The state will toughen penalties for leaks of personal data

[tanjimajuha20]

The first versions of the new bills were announced at a press conference in Moscow by Russian Senator, Deputy Chairman of the Council for the Development of the Digital Economy under the Federation Council Artem Sheikin. In particular, he spoke about the bill on cyber insurance of risks and threats, which increases the operator's liability for leaks of personal data. Based on the wording, companies will now be responsible not only to the state, but also to citizens through a bank guarantee or insurance contract.

Read also

The main result of the work ecuador whatsapp number database of the State Duma Committee on Information Policy, Information Technology and Communications in 2023 was the signed bills on the introduction of turnover fines for personal data leaks. In addition, the committee is working on a proposal to introduce criminal liability for repeated violations.

Alexander Dvoryansky, Director of Information Security (IS) at Element JSC (microelectronics manufacturer), supported the bill: "The initiative is correct and expected, as it encourages companies to maximally protect the personal data of their clients and partners. Along with the potential tightening of administrative sanctions for leakage of personal data, it will be easier and more cost-effective for companies to carry out the entire required set of measures aimed at ensuring security than to pay significant fines, coupled with reputational risks."

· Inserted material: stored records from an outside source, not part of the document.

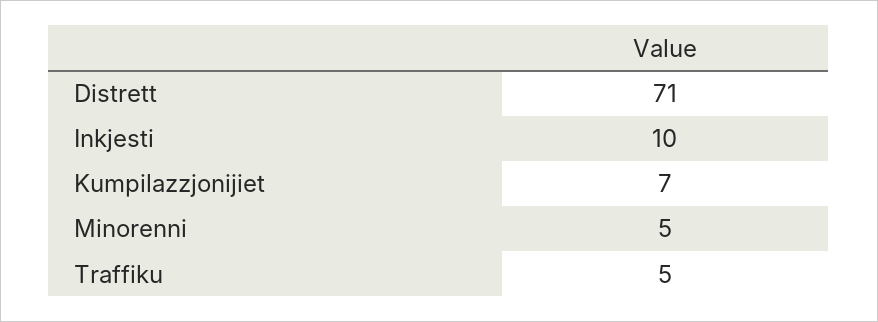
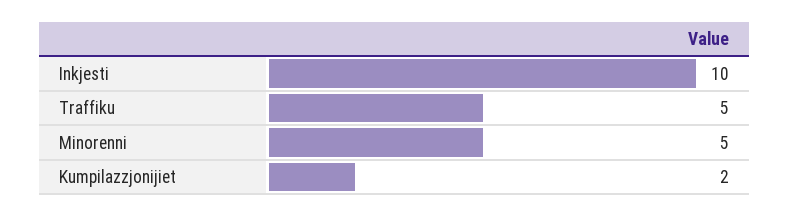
Distrett: 71 -> none
Kumpilazzjonijiet: 7 -> 2

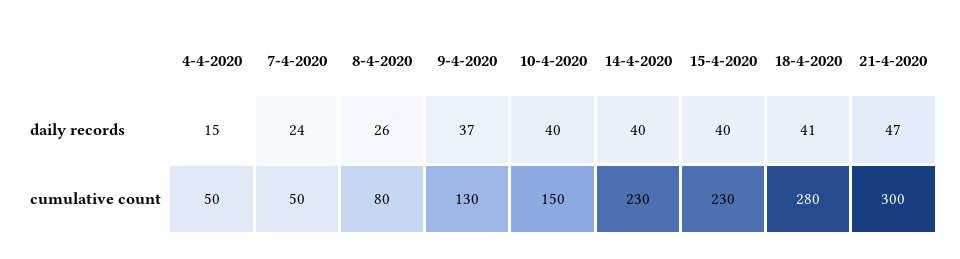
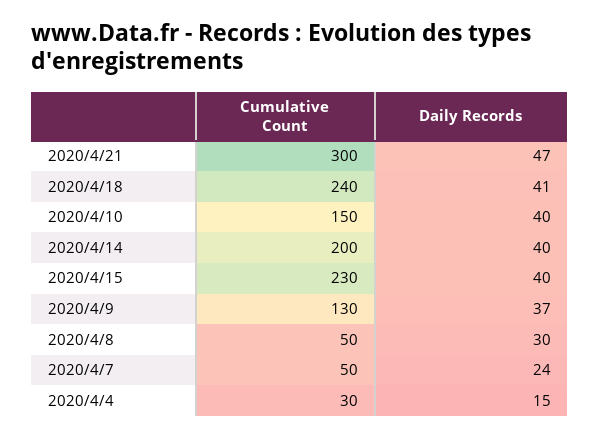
8-4-2020, daily records: 26 -> 30
4-4-2020, cumulative count: 50 -> 30
8-4-2020, cumulative count: 80 -> 50
14-4-2020, cumulative count: 230 -> 200
18-4-2020, cumulative count: 280 -> 240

Andrey Mishukov, CEO of the information security integrator company iTPROTECT, spoke about the nuances of the bill: "The initiative is very labor-intensive in terms of determining the data leakage incident itself. How to calculate its cost? How to compare it with previously leaked data? Should citizens pay each time or just once? Whose fault was the leak? Sometimes the user himself, through carelessness, leaves information where he shouldn't, for example, in the technical support chat. Therefore, it will be necessary to take into account many different nuances. The bill itself will not be able to reduce the number of leaks, it will only determine the financial responsibility of operators to the subjects. And this responsibility will allow us to take the protection of personal data from leaks more seriously."

Artem Sheikin also presented a bill on the legalization of white hat hackers. He noted that specialists are outside the legal field, which is why circumstances do not contribute to attracting personnel to the industry. "Together with information security experts, we have developed a separate draft federal law "On the activity of searching for vulnerabilities and assessing the security of information systems." We propose introducing a conceptual apparatus, defining the subject composition of participants in this activity, establishing types of activity such as "search for vulnerabilities," "assessment of security," "independent initiative activity," and also defining regulators," explained Artem Sheikin.

Alexander Dvoryansky believes that the initiative concerning white hackers requires further development: "There is no need to rush into decisions, as long as there is no full-fledged regulatory framework for this. But taking into account the successful practice of using bug bounty, perhaps the current initiative will be further developed in one form or another."

Andrey Mishukov suggested a solution to the problem: "White hackers almost always work on the edge of what is permitted by law. They are only separated from criminal liability by an explicit request from the owner of the structure they are testing. If the owner of the company hiring white hackers begins to refuse testing, then they have no rights to defend their position and prove that they provided a service and did not commit an illegal act. Therefore, the main task here is to simplify the life of white hackers and give them the rights and opportunities to legally conduct activities and receive income for this. Perhaps it is worth considering the introduction of licenses for such activities and the registration of such specialists, similar to the registration and licensing of the right to carry self-defense equipment."

In addition, Artem Sheikin raised the issue of telephone fraud at a press conference, which often arises due to the problem of issuing SIM cards without confirming passport data. To this end, he proposed legislatively equating SIM cards to means of payment.

Leading information security consultant at Innostage, Tatyana Nikonorova, questioned this decision: "Equating SIM cards to payment methods is a very long and uncertain process. The problem of unregistered SIM cards or those issued to the wrong people can only be solved in this way for new phone numbers, which are too few in comparison with existing cards. A large number of regulations are aimed at reducing the scale of fraud using gray SIM cards in Russia, which are not fully implemented - for example, requirements for updating passport data."